9. Aligning Proteins#

Much of the content of this chapter is inspired by [Edd4b], which can be read side by side with this chapter.

9.1. Why Align Protein Rather Than DNA Sequences?#

Aligning protein sequences rather than DNA sequences provides several advantages, especially when considering evolutionary and functional analyses:

9.1.1. Greater Conservation of Amino Acids Over Nucleotides#

Aligning protein sequences instead of DNA sequences is often more informative for several reasons:

  • Conservation of Amino Acids: Amino acid sequences tend to be more conserved than their corresponding DNA sequences. This is largely due to synonymous mutations, which do not alter the amino acid sequence despite changes in the DNA sequence. Such mutations are more common than might be expected if only considering the mutation frequencies of non-synonymous changes. This higher conservation level makes protein alignments particularly useful in phylogenetic analysis and in identifying functionally important regions.

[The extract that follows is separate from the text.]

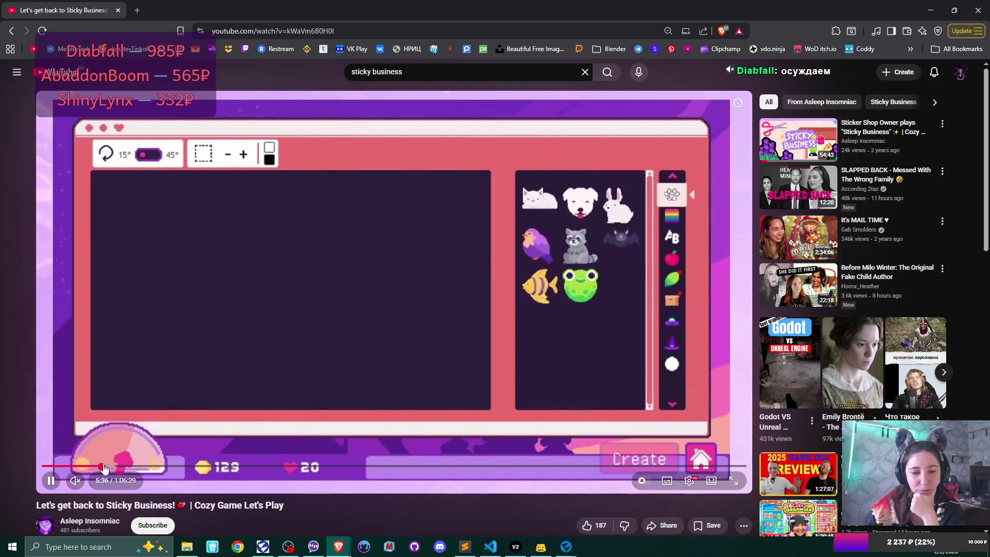
{"action": "left_click_drag", "start_coordinate": [103, 467], "coordinate": [147, 467]}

  • Conservative Nature of Non-synonymous Mutations: Even when non-synonymous mutations occur, they frequently result in amino acids with similar properties, such as polarity or size. This conservation of biochemical properties is less random and more structured compared to what would be expected by random mutation frequencies alone. This implies that natural selection favors mutations that preserve functionality, further supporting the usefulness of protein sequence alignment in evolutionary studies.

9.2. Scoring Functions for Amino Acid Sequences#

9.2.1. Need for Specific Scoring Systems#

While it is technically possible to use the same types of scoring functions for both DNA and protein sequences, protein alignments benefit from the use of specialized scoring matrices. Here’s why:

  • Complexity of Protein Sequences: Proteins are composed of 20 different amino acids, each with unique chemical properties, as opposed to the 4 nucleotide bases of DNA. This complexity means that the impact of substituting one amino acid for another can vary greatly

9.3. Alignment of Protein Sequences Using BLOSUM and PAM Score Matrices#

9.3.1. Introduction to Score Matrices#

Protein sequence alignment is a fundamental task in bioinformatics, crucial for structure prediction, functional annotation, and evolutionary studies. Two of the most commonly used scoring matrices in protein alignments are BLOSUM (Blocks Substitution Matrix) and PAM (Point Accepted Mutation). These matrices help quantify the similarity between amino acids in an alignment.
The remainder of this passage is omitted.